JavaMeister hat gesagt.:


> Sorry, diese Frage kommt hier jeden Tag. Was sagt die SUFU dazu?
> Du kannst keine Informatik lernen, wenn du nicht bereit bist Eigeninitiative einzubringen.




Sorry habe seit gestern schlechte laune


----------



## JavaMeister (1. Feb 2014)

Was hat es mit dem Thema zu tun?


----------



## Wlan (1. Feb 2014)

Jetzt helf mir doch einfach


----------



## JavaMeister (1. Feb 2014)

Wobei?


----------



## Wlan (1. Feb 2014)

Wlan hat gesagt.:


> Sorry für mein sch**** Benehmen.
> aber ich hasse diese Sätze wie: schon gegoogelt?
> 
> Java von kopf bis fuß
> Denkt ihr es ist gut?




das


----------



## JavaMeister (1. Feb 2014)

Diese Frage wurde oft beantwortet. In der Regel ist es das Buch, dass Anfängern empfohlen wird.


----------



## nomuri (1. Feb 2014)

Lies es doch einfach mal an und schau ob du damit klar kommst.. Kann dir doch keiner sagen wie du am besten lernen kannst..


----------



## Wlan (1. Feb 2014)

Und einsteiger ohne vorkenntnise?


----------



## lenuyx (1. Feb 2014)

schau mal HIER gibt es verschiedene tutorials, Tipps und Tricks für Anfänger.

Da du in deinem ersten Post HTML erwähntest möchte ich dich noch darauf Hinweisen das es Java und Java-Script gibt.


----------



## Wlan (1. Feb 2014)

Ne ich mein java nicht java script


----------



## Servo Herko (1. Feb 2014)

Es gibt viele gute Tutorials auf YouTube, ist nur ein Tipp, aber meistens ziemlich hilfreich!


----------



## ARadauer (1. Feb 2014)

Javameister warum so unfreundlich? 
Jetzt haben wir 3 seiten und den tipp irgendwelche komischen YouTube videos zu schaun.
Nix da... java von kopf biss fuss und gut ists


----------



## kaoZ (1. Feb 2014)

ARadauer hat gesagt.:


> Nix da... java von kopf biss fuss und gut ists





./sign :applaus:



Keine Ahnung warum sowas hier 3 Seiten füllen muss....


----------



## Wlan (1. Feb 2014)

Java von Kopf bis Fuß ist nicht für Leute gedacht die noch keine Vorkenntnisse haben.

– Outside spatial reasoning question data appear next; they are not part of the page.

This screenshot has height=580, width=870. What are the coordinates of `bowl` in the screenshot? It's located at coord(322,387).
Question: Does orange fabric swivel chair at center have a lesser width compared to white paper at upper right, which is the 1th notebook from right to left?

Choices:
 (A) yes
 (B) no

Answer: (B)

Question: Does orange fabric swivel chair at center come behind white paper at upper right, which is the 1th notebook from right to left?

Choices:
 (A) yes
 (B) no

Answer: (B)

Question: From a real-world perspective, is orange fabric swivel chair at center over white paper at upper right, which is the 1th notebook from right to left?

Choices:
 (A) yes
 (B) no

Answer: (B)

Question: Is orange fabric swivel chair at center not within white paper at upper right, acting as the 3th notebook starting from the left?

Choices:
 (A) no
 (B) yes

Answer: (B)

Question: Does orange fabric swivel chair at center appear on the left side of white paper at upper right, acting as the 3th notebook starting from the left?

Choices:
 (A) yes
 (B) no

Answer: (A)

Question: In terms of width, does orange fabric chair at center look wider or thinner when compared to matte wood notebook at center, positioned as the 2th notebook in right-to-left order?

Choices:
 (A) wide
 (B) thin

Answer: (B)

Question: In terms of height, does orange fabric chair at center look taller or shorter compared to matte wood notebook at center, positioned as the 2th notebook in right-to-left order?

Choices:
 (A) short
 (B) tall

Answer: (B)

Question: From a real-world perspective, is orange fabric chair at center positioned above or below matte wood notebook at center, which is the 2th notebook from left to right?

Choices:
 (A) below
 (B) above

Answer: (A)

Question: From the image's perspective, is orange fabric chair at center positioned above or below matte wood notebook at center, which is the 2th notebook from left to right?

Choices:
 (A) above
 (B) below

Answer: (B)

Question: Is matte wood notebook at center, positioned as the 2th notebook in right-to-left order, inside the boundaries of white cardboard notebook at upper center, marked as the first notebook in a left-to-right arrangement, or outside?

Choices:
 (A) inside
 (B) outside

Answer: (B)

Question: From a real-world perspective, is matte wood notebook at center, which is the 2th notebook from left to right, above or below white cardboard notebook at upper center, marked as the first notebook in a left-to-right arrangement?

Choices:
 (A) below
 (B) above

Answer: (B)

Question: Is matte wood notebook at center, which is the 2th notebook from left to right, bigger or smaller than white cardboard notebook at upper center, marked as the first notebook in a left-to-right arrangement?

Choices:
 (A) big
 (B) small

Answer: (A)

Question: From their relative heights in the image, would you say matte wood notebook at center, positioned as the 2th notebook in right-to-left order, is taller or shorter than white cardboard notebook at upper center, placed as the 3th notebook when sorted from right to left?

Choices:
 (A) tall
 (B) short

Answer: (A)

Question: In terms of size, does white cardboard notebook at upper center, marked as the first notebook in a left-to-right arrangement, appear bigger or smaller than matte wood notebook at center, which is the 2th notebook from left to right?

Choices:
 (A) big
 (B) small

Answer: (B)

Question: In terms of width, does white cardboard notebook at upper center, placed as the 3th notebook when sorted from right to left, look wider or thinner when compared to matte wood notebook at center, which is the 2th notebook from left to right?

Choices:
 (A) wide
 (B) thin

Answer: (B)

Dieses Buch ist für Einsteiger ohne Vorkenntnise gut.

http://www.amazon.de/gp/aw/d/3836217880

Bei Java von Kopf bis Fuß steht auch dass man für dieses Buch Vorkenntnise braucht.


----------



## Beatsleigher (2. Feb 2014)

Ich mache auf YouTube Java-Tutorials, und (versuche) dabei alles so gut wie möglich zu erklären.
Vielleicht hilft es dir ja, wenn du selber zum Thema beitragen willst.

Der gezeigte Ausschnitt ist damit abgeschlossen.